In the data that follows, find the line with "left elbow: (279, 119)"; transcribe it, every later line up to the one with "nose: (84, 75)", and that line as well, exactly and with no others.

────

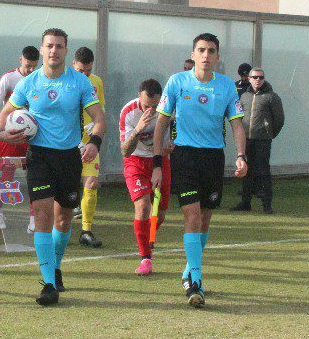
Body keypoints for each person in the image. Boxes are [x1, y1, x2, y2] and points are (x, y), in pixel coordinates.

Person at [0, 27, 106, 306]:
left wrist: (94, 143)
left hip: (69, 157)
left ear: (66, 50)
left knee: (63, 220)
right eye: (49, 45)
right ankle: (48, 283)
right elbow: (4, 115)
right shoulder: (29, 83)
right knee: (43, 217)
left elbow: (100, 119)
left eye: (59, 46)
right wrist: (2, 133)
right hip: (40, 157)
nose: (54, 50)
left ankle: (55, 267)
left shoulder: (80, 82)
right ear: (42, 49)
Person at [152, 33, 247, 308]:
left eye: (211, 51)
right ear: (193, 54)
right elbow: (161, 123)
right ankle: (196, 282)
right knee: (192, 216)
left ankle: (188, 271)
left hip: (213, 158)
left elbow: (237, 124)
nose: (206, 55)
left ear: (218, 57)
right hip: (184, 156)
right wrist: (157, 164)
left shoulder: (227, 86)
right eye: (201, 50)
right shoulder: (177, 82)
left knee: (204, 220)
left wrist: (241, 156)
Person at [120, 79, 173, 275]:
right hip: (136, 162)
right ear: (139, 97)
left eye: (154, 106)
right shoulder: (129, 112)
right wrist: (138, 130)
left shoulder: (168, 109)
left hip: (160, 160)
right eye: (146, 105)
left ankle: (144, 236)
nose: (150, 110)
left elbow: (178, 133)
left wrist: (173, 145)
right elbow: (125, 151)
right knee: (143, 207)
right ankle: (145, 258)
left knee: (159, 215)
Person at [0, 45, 40, 229]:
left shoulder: (39, 79)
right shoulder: (9, 78)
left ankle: (33, 218)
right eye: (28, 65)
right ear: (21, 60)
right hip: (11, 135)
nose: (31, 70)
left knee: (34, 176)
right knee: (7, 175)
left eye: (34, 66)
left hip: (32, 136)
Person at [234, 67, 284, 214]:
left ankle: (267, 204)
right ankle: (246, 202)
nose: (258, 80)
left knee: (263, 171)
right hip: (246, 139)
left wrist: (269, 133)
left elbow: (279, 119)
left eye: (261, 77)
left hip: (262, 140)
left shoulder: (272, 97)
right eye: (255, 77)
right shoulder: (244, 96)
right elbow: (238, 117)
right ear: (249, 79)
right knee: (246, 170)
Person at [72, 46, 105, 247]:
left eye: (88, 71)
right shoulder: (65, 82)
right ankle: (57, 230)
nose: (84, 75)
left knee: (91, 183)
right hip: (67, 144)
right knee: (64, 190)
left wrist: (95, 131)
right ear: (73, 65)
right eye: (80, 71)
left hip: (89, 143)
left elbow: (100, 109)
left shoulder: (96, 82)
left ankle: (86, 231)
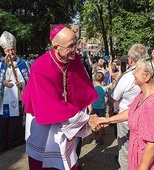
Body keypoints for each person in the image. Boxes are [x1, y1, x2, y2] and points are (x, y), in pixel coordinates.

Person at [22, 24, 99, 170]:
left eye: (75, 43)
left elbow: (80, 90)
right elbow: (49, 106)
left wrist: (79, 119)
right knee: (44, 161)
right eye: (70, 46)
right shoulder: (40, 67)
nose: (75, 49)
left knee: (67, 161)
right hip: (43, 123)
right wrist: (86, 119)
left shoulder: (73, 58)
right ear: (56, 47)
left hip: (68, 117)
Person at [98, 54, 154, 170]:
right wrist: (107, 120)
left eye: (136, 71)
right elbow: (133, 111)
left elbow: (153, 143)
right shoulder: (143, 94)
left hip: (149, 160)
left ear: (146, 77)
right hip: (139, 152)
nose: (133, 73)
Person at [110, 43, 148, 169]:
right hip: (144, 120)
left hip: (126, 119)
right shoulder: (151, 74)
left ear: (131, 59)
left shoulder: (127, 76)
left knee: (125, 152)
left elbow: (114, 97)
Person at [0, 31, 30, 152]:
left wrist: (21, 84)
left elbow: (30, 81)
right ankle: (3, 146)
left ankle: (16, 145)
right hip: (3, 102)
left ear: (15, 49)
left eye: (12, 49)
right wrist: (3, 83)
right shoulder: (1, 65)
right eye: (8, 50)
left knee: (16, 124)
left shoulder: (23, 64)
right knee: (3, 124)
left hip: (18, 100)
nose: (11, 52)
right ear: (4, 52)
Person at [89, 71, 108, 145]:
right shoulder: (104, 88)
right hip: (102, 108)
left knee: (93, 123)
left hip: (93, 108)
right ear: (103, 79)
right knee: (101, 123)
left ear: (94, 79)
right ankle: (100, 138)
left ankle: (94, 139)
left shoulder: (92, 88)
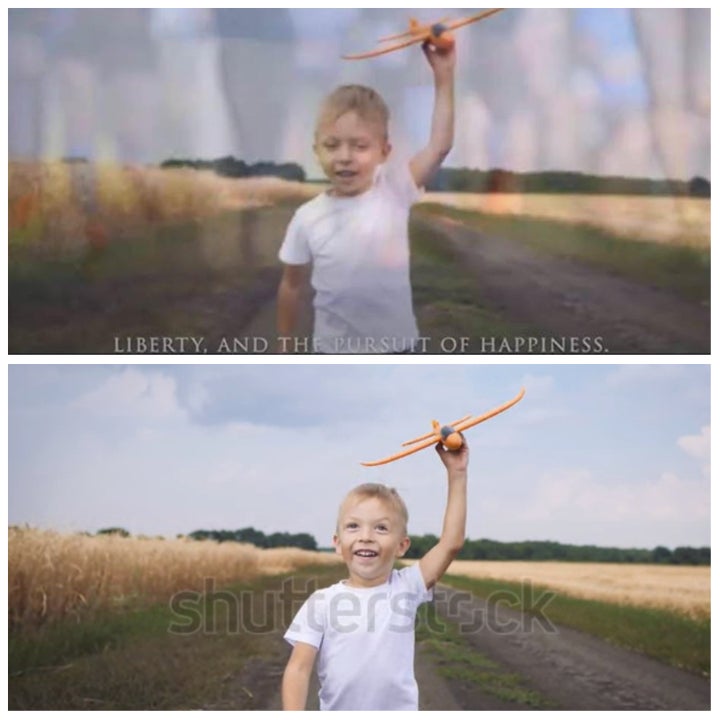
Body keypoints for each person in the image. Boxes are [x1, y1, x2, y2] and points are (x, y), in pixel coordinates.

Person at [276, 41, 456, 354]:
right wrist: (285, 344)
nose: (344, 157)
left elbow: (439, 145)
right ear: (316, 150)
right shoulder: (306, 217)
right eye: (332, 145)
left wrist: (444, 76)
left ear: (384, 152)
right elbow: (291, 285)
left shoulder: (394, 190)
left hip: (398, 351)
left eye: (360, 146)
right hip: (331, 353)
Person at [281, 438, 468, 711]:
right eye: (354, 526)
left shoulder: (407, 587)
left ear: (402, 545)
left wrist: (457, 473)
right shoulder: (320, 602)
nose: (366, 537)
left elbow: (451, 542)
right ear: (337, 543)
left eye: (381, 528)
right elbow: (298, 669)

────

> [Task output]:
left elbow: (279, 119)
left eye: (261, 77)
left hip: (262, 140)
left shoulder: (272, 97)
right eye: (255, 77)
right shoulder: (244, 96)
right elbow: (238, 117)
right ear: (249, 79)
right knee: (246, 170)
Person at [72, 46, 105, 247]:
left eye: (88, 71)
right shoulder: (65, 82)
right ankle: (57, 230)
nose: (84, 75)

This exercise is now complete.